**SUPPLIED ENTRIES:**
########################################
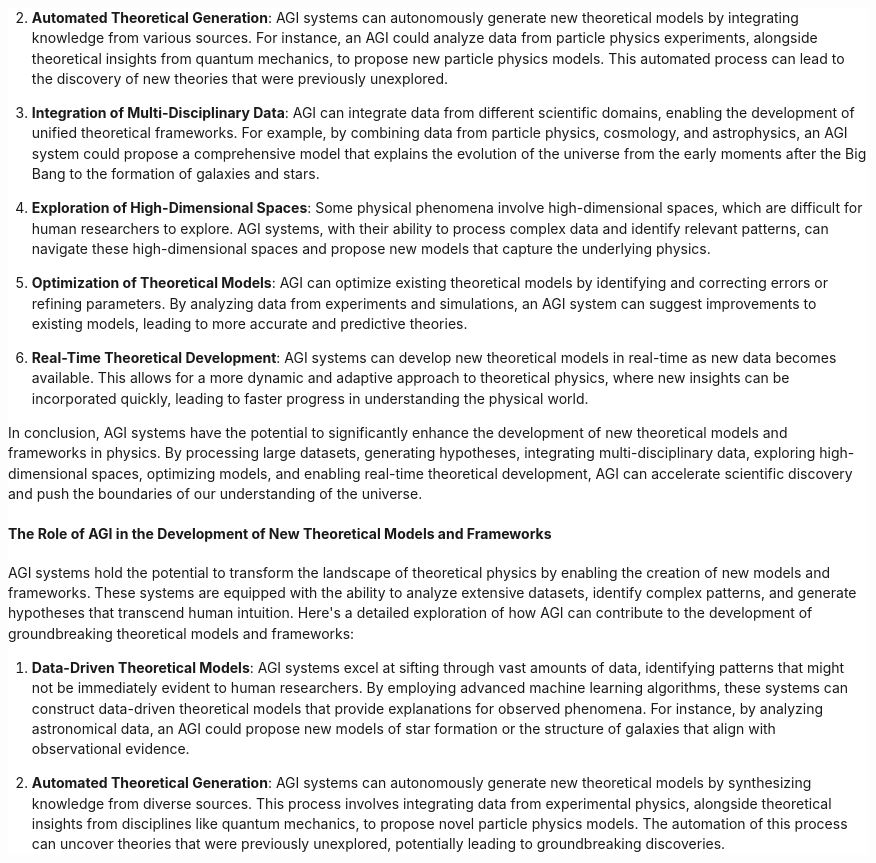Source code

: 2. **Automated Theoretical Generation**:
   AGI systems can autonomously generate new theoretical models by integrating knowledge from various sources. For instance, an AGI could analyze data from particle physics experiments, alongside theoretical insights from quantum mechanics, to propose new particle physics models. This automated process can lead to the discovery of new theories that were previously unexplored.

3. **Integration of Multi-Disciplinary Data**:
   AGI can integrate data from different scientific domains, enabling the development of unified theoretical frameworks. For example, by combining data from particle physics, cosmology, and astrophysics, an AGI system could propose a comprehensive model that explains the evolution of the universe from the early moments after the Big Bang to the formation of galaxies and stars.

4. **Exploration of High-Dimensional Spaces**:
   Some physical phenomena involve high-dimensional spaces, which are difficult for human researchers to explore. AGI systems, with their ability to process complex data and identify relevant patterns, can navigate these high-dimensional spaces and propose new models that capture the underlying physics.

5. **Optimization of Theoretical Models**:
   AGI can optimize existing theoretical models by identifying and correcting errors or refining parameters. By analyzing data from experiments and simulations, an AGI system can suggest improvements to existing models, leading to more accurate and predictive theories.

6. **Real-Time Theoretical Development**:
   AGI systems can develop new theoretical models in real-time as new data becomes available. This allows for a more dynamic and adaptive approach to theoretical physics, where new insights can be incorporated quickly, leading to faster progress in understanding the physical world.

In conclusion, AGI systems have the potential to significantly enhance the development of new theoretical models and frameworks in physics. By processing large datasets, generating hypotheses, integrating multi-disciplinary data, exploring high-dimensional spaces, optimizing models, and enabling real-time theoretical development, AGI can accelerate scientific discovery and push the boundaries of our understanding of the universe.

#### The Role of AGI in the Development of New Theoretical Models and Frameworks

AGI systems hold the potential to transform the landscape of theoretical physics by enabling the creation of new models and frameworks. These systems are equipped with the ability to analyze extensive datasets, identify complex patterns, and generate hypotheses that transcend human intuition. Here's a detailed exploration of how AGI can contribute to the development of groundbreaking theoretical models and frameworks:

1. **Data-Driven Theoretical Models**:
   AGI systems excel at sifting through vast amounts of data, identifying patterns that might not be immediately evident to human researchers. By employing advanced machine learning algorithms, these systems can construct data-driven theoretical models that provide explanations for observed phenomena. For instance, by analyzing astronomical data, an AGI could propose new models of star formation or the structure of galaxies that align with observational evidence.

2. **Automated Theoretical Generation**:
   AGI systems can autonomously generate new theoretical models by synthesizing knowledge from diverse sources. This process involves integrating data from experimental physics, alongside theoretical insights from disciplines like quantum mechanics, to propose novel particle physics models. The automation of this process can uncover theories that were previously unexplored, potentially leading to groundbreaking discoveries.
########################################
**ACTIVITY:** Copy out the lines of the records starting at the line containing "#### The Role" and ending at the line containing "AGI systems hold", including both of those lines.

**ANSWER BOX:**
#### The Role of AGI in the Development of New Theoretical Models and Frameworks

AGI systems hold the potential to transform the landscape of theoretical physics by enabling the creation of new models and frameworks. These systems are equipped with the ability to analyze extensive datasets, identify complex patterns, and generate hypotheses that transcend human intuition. Here's a detailed exploration of how AGI can contribute to the development of groundbreaking theoretical models and frameworks:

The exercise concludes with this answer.